Offline RL by Reward-Weighted Fine-Tuning for Conversation Optimization
Subhojyoti Mukherjee, Viet Dac Lai, Raghavendra Addanki, Ryan Rossi, Seunghyun Yoon, Trung Bui, Anup Rao, Jayakumar Subramanian, Branislav Kveton
TL;DR
This work presents a practical offline RL framework for large language models by recasting RL as reward-weighted fine-tuning. It introduces two algorithms, Reward-Weighted Fine-Tuning (Refit) and Standardized Reward-Weighted Fine-Tuning (Swift), which optimize an offline bound of the online RL objective using standard SFT-style updates, avoiding token-level propensity ratios. The methods are demonstrated on multi-turn QA tasks across diverse datasets, showing direct reward optimization yields major gains in both task rewards and language quality over SFT- and DPO-based baselines. Standardizing rewards in Swift reduces gradient variance and improves robustness, while Refit offers a straightforward, weighted-SFT interpretation.
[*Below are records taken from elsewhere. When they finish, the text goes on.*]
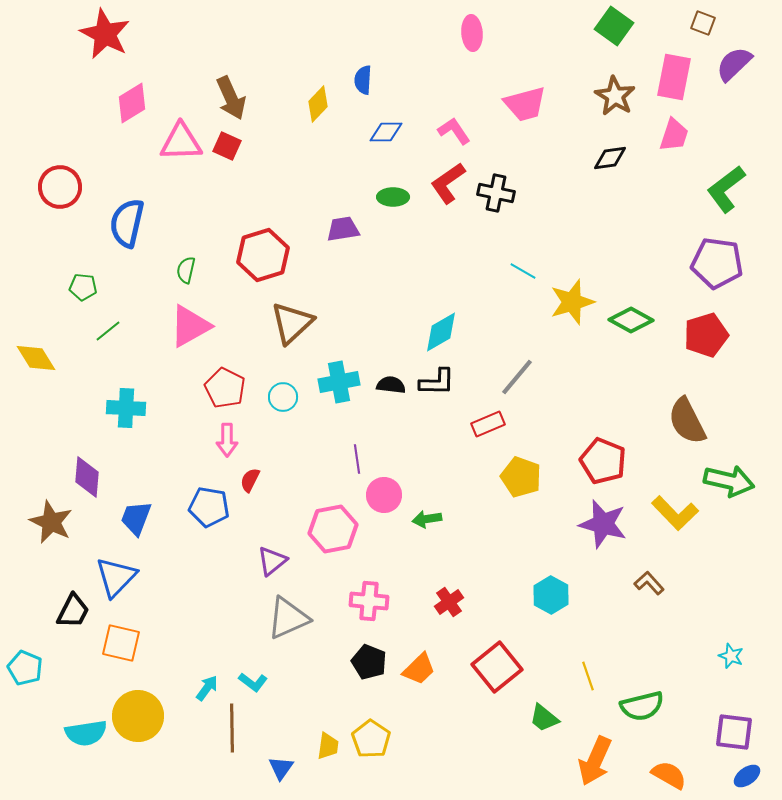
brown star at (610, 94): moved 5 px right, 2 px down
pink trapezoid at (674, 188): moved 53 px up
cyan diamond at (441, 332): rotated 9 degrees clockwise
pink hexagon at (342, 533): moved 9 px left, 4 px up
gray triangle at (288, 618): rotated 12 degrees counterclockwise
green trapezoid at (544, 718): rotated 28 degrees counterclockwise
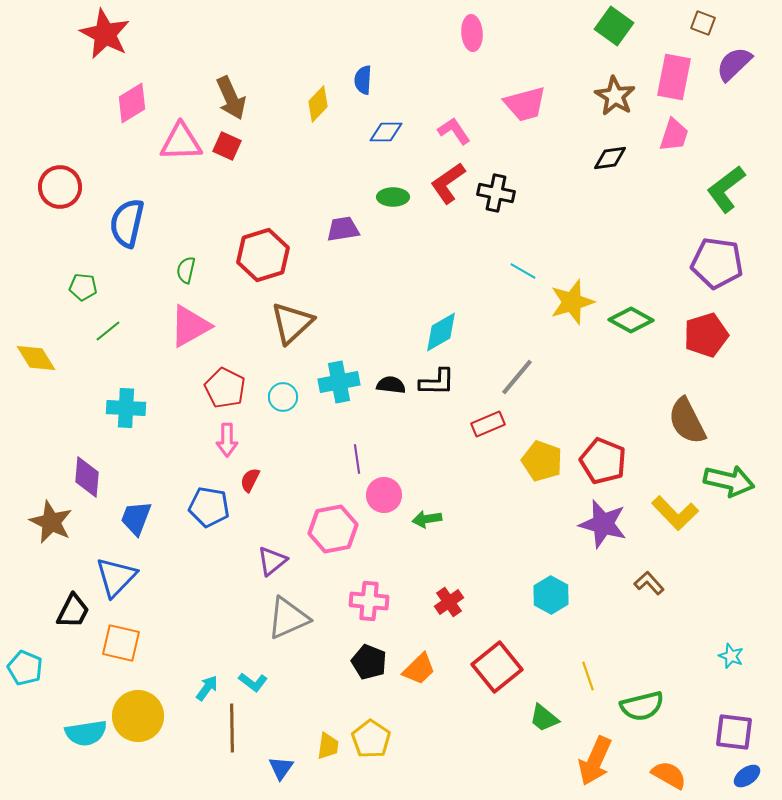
yellow pentagon at (521, 477): moved 21 px right, 16 px up
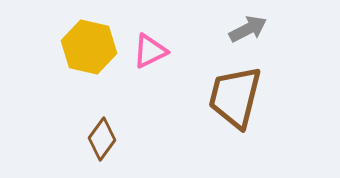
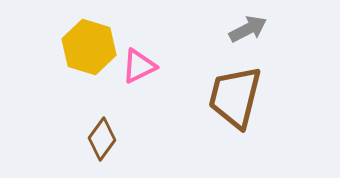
yellow hexagon: rotated 4 degrees clockwise
pink triangle: moved 11 px left, 15 px down
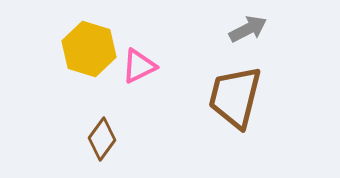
yellow hexagon: moved 2 px down
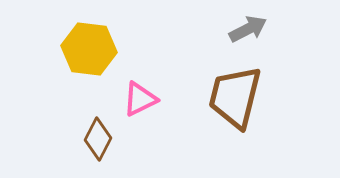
yellow hexagon: rotated 10 degrees counterclockwise
pink triangle: moved 1 px right, 33 px down
brown diamond: moved 4 px left; rotated 9 degrees counterclockwise
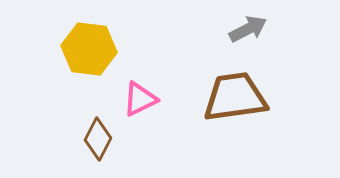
brown trapezoid: rotated 68 degrees clockwise
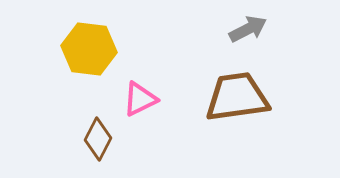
brown trapezoid: moved 2 px right
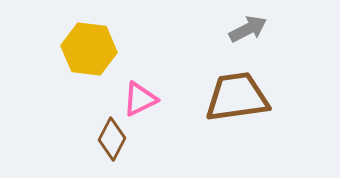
brown diamond: moved 14 px right
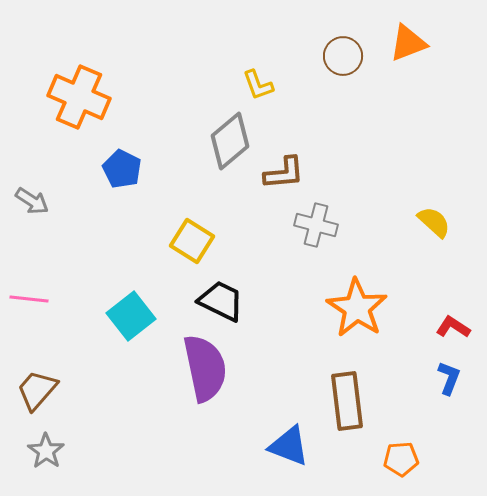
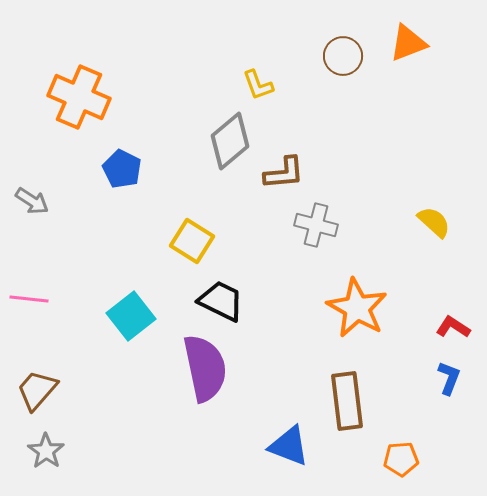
orange star: rotated 4 degrees counterclockwise
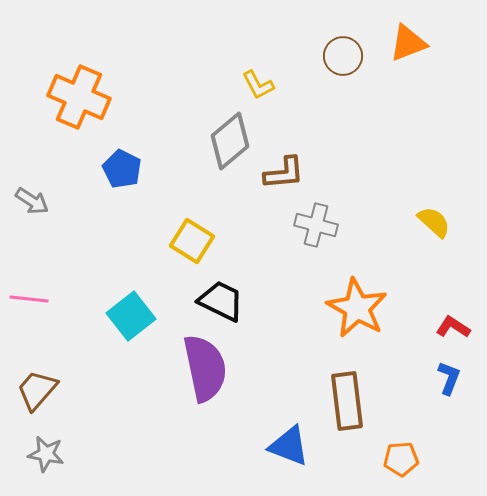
yellow L-shape: rotated 8 degrees counterclockwise
gray star: moved 3 px down; rotated 24 degrees counterclockwise
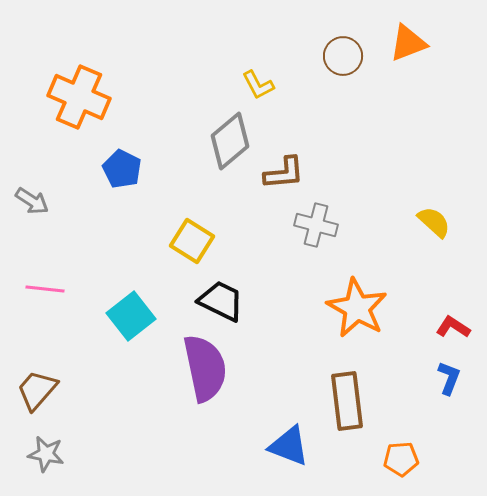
pink line: moved 16 px right, 10 px up
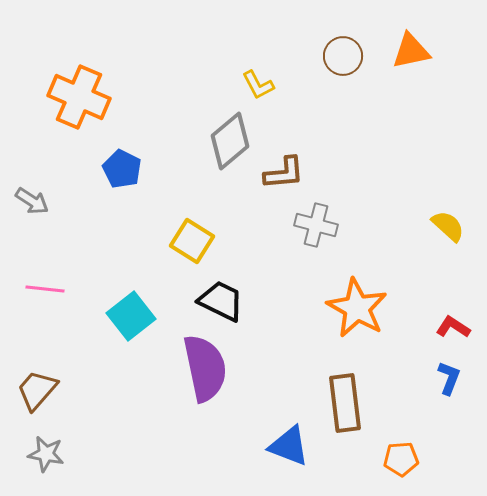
orange triangle: moved 3 px right, 8 px down; rotated 9 degrees clockwise
yellow semicircle: moved 14 px right, 4 px down
brown rectangle: moved 2 px left, 2 px down
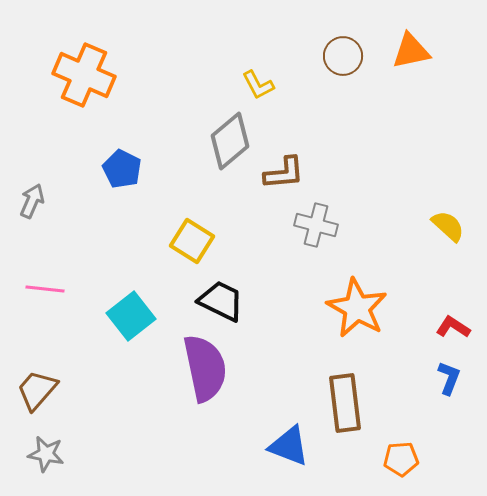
orange cross: moved 5 px right, 22 px up
gray arrow: rotated 100 degrees counterclockwise
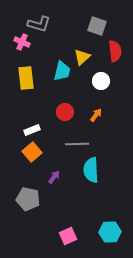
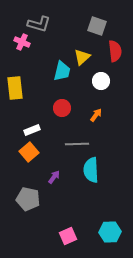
yellow rectangle: moved 11 px left, 10 px down
red circle: moved 3 px left, 4 px up
orange square: moved 3 px left
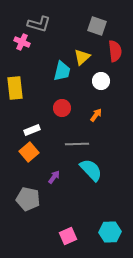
cyan semicircle: rotated 140 degrees clockwise
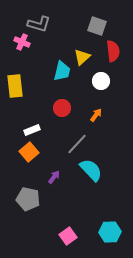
red semicircle: moved 2 px left
yellow rectangle: moved 2 px up
gray line: rotated 45 degrees counterclockwise
pink square: rotated 12 degrees counterclockwise
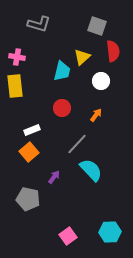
pink cross: moved 5 px left, 15 px down; rotated 14 degrees counterclockwise
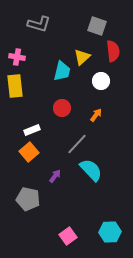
purple arrow: moved 1 px right, 1 px up
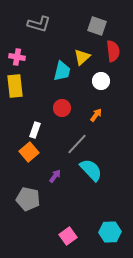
white rectangle: moved 3 px right; rotated 49 degrees counterclockwise
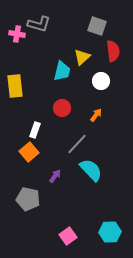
pink cross: moved 23 px up
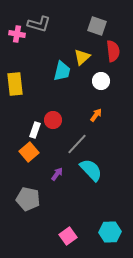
yellow rectangle: moved 2 px up
red circle: moved 9 px left, 12 px down
purple arrow: moved 2 px right, 2 px up
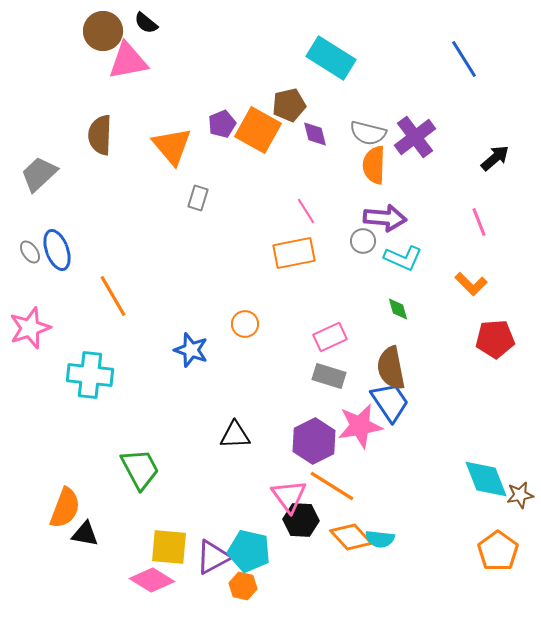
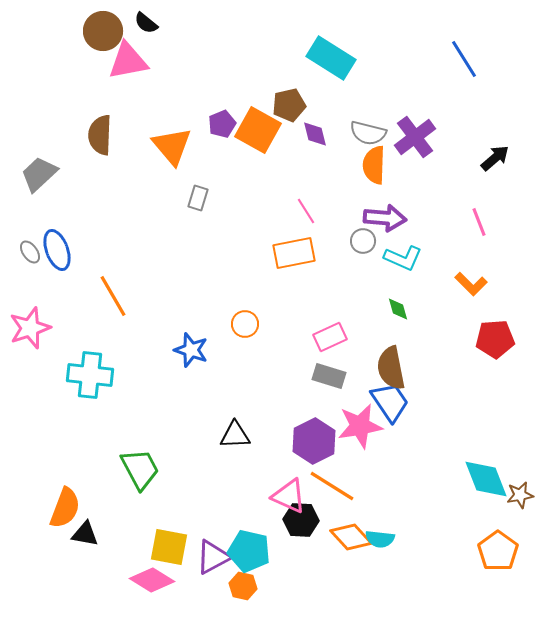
pink triangle at (289, 496): rotated 30 degrees counterclockwise
yellow square at (169, 547): rotated 6 degrees clockwise
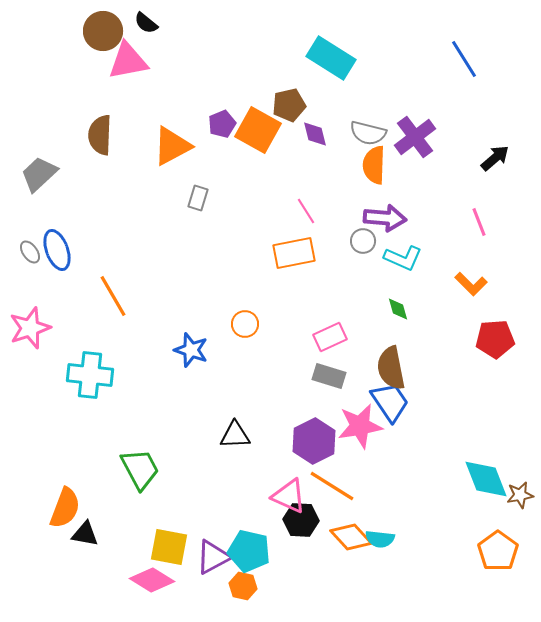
orange triangle at (172, 146): rotated 42 degrees clockwise
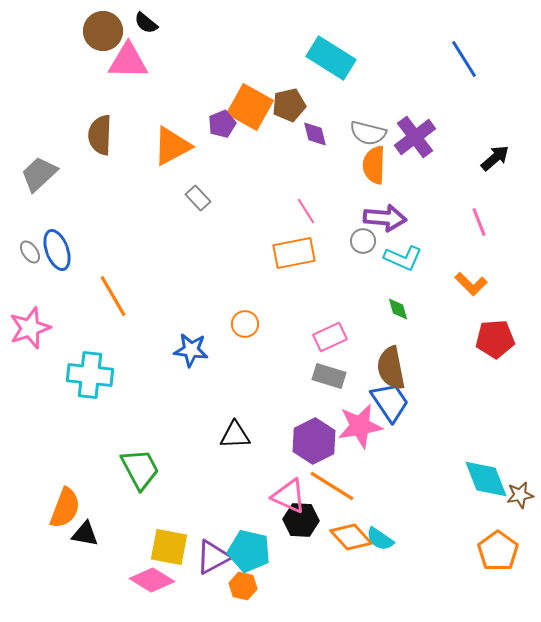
pink triangle at (128, 61): rotated 12 degrees clockwise
orange square at (258, 130): moved 8 px left, 23 px up
gray rectangle at (198, 198): rotated 60 degrees counterclockwise
blue star at (191, 350): rotated 12 degrees counterclockwise
cyan semicircle at (380, 539): rotated 28 degrees clockwise
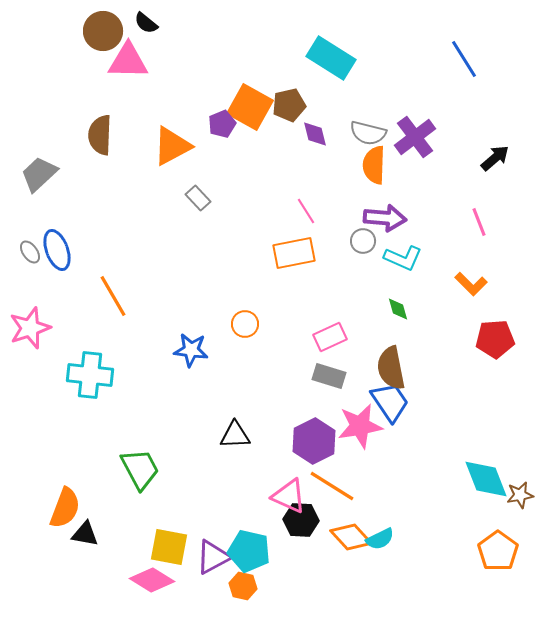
cyan semicircle at (380, 539): rotated 60 degrees counterclockwise
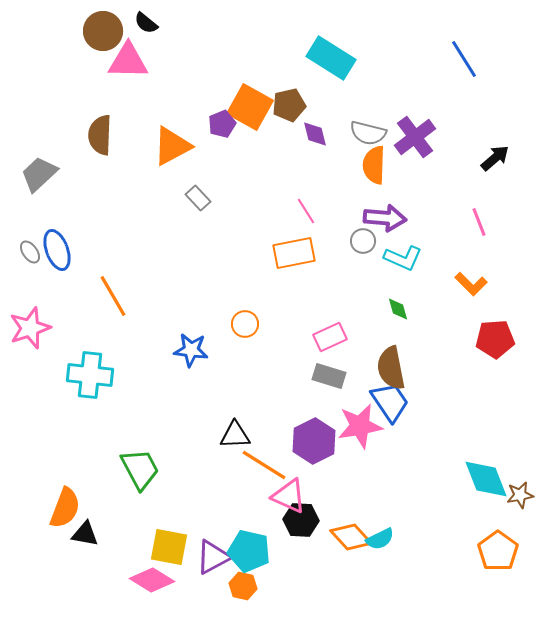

The results suggest direct reward optimization with offline RL can substantially improve conversation policies, with the caveat of higher computational demands and dependence on logged data quality.
Abstract
Offline reinforcement learning (RL) is a variant of RL where the policy is learned from a previously collected dataset of trajectories and rewards. In our work, we propose a practical approach to offline RL with large language models (LLMs). We recast the problem as reward-weighted fine-tuning, which can be solved using similar techniques to supervised fine-tuning (SFT). To showcase the value of our approach, we apply it to learning short-horizon question-answering policies of a fixed length, where the agent reasons about potential answers or asks clarifying questions. Our work stands in a stark contrast to state-of-the-art methods in this domain, based on SFT and direct preference optimization, which have additional hyper-parameters and do not directly optimize for rewards. We compare to them empirically, and report major gains in both optimized rewards and language quality.